Конфуцианские ученые-книжники были солью земли Империи, ибо они оказались ее совестью: в своей борьбе за идеалы «гуманного правления» они не щадили себя и порой высказывали свое неодобрение даже Сыну Неба. Они жаждали найти применение своим талантам — но не любой ценой; делать карьеру при дурном правителе считалось недостойным «благородного мужа». Даосизм же давал выход тому, для кого тесной становилась даже регламентированная добродетель конфуцианства,— отшельники и аскеты, алхимики и оккультисты, даосы не только культивировали в себе сверхъестественные способности, но и не чуждались «смуты»: в гигантских крестьянских войнах, приведших сначала к падению Ранней Ханьской династии (II—I вв. до н. э.), а затем и Поздней (I —II вв.), они принимали самое активное участие.

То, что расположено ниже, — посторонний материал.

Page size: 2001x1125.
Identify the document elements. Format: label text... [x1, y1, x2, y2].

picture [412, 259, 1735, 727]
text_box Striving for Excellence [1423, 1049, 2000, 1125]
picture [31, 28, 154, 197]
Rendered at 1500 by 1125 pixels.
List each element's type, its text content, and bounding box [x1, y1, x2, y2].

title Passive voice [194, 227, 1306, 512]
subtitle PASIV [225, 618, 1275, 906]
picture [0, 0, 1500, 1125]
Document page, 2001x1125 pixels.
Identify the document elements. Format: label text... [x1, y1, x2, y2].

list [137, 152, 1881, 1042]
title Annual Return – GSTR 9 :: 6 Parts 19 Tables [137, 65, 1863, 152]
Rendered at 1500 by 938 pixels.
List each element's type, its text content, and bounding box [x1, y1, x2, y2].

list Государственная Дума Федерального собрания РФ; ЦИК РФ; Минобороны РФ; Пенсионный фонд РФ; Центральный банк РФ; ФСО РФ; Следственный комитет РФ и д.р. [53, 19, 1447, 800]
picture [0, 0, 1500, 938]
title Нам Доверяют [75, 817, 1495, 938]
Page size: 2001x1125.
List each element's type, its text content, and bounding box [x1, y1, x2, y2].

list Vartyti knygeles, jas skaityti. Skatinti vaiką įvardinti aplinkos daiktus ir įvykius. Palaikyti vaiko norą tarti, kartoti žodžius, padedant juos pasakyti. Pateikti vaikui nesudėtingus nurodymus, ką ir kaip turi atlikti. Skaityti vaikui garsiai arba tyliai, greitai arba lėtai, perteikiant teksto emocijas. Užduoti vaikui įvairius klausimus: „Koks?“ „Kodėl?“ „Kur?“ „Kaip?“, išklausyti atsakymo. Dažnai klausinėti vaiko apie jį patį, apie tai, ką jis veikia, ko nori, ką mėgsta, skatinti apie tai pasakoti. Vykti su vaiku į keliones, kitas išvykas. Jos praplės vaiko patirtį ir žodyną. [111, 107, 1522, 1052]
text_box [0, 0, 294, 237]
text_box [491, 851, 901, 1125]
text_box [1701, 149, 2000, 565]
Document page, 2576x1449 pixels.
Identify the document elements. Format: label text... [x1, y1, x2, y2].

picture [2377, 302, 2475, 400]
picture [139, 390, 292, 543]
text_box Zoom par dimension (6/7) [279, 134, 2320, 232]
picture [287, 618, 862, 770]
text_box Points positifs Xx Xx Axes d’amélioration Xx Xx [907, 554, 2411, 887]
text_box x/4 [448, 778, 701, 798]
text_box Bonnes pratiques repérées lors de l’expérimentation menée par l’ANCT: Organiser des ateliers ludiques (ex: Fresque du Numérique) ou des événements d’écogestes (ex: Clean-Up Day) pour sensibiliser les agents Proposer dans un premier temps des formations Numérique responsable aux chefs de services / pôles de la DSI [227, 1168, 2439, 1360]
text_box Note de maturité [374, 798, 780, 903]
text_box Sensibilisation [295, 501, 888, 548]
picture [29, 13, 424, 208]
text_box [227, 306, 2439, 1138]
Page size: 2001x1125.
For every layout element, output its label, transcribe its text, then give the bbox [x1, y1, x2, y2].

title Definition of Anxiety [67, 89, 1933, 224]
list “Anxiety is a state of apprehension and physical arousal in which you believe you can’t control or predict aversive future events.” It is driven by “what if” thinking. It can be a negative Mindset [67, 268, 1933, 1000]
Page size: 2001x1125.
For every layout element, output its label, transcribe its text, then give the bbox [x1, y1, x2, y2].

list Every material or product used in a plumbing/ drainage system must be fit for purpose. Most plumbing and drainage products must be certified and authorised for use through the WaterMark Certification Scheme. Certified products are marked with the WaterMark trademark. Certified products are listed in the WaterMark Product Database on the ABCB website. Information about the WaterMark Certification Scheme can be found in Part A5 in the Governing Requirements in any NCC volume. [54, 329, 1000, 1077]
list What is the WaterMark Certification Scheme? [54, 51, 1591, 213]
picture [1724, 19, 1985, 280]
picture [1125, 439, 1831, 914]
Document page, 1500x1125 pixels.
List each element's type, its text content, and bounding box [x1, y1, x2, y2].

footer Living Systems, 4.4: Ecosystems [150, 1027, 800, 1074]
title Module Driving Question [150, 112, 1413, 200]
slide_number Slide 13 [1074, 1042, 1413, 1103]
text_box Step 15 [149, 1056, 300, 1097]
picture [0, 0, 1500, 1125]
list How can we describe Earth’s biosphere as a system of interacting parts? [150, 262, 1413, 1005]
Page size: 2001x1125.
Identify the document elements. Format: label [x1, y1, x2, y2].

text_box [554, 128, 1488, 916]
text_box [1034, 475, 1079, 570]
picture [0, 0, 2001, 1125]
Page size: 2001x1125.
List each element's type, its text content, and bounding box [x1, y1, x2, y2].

В эпоху Хань даосизм разделился на несколько направлений, порой откровенно религиозных и мистических; конфуцианство же, напротив, унифицировалось. Однако не будет ошибкой сказать, что эпоха эта благоприятствовала обоим учениям. Ее не случайно сравнивают с периодом эллинизма в греческом мире: как и там, это было временем возрождения стоявшего на грани гибели классического наследия. Извлекали замурованные в стенах домов, спасенные от сожжения старинные книги; на вес золота скупали недостающие главы, случайно сбереженные в отдаленных селениях; записывали тексты, сохраненные памятью древних стариков. А после, в гигантских императорских книгохранилищах, снова сличали версии, исправляли и редактировали тексты — ведь со временем истлевали даже кожаные ремешки, соединявшие дощечки в связки.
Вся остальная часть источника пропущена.